I have a homework question that I don't know how to answer. It goes like this:
Give complete details on the derivation of the five-point centered approximation to the second derivative of a function $f(x)$ for the example below. Also, give complete details on using Taylor expansions to determine the leading error term, as given in the example below.

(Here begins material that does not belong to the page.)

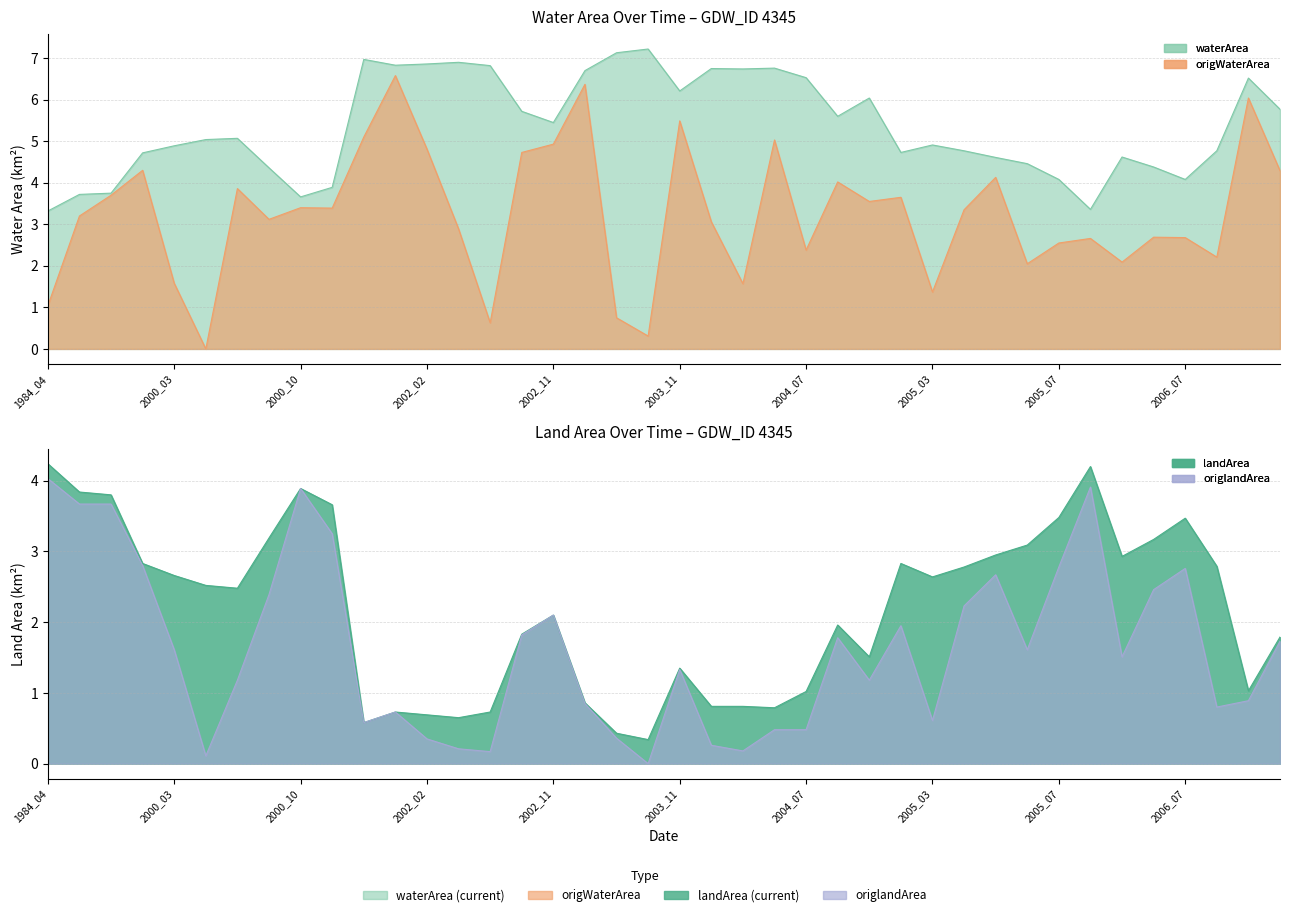

True or false: origWaterArea and waterArea intersect in this chart.

False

With $n = 4$, $m = 2$, and $x = x_2$, and reference interval $x_0 = -2h$, $x_1 = -h$, $x_2 = 0$, $x_3 = h$, $x_4 = 2h$, we have $$f''(x_2) \cong \sum_{i=0}^4 f_i l''_i(x_2)$$ Here $$l_0(x) = \frac{(x - x_1)(x - x_2)(x - x_3)(x - x_4)}{(x_0 - x_1)(x_0 - x_2)(x_0 - x_3)(x_0 - x_4)}$$ $$=\frac{(x - x_1)(x - x_2)(x - x_3)(x - x_4)}{24h^4}$$
Differentiating, and setting $x$ equal to $x_2$, we find $$l''_0(x_2)=\frac{-1}{12h^2}$$ Similarly $$l''_1(x_2)=\frac{16}{12h^2}, l''_2(x_2)=\frac{-30}{12h^2}, l''_3(x_2)=\frac{16}{12h^2}, l''_4(x_2)=\frac{-1}{12h^2}$$
Hence we have the five point finite difference approximation $$f''(x_2)\cong\frac{-f_0+16f_1-30f_2+16f_3-f_4}{12h^2}$$
By Taylor expansion, one can show that the leading error term is $$\frac{h^4f^{(6)}(x_2)}{90}$$
I have no clue how to answer this question. Some help will be much appreciated. Thank you!
Edit: To be clear, I just don't understand what they mean by "give complete details".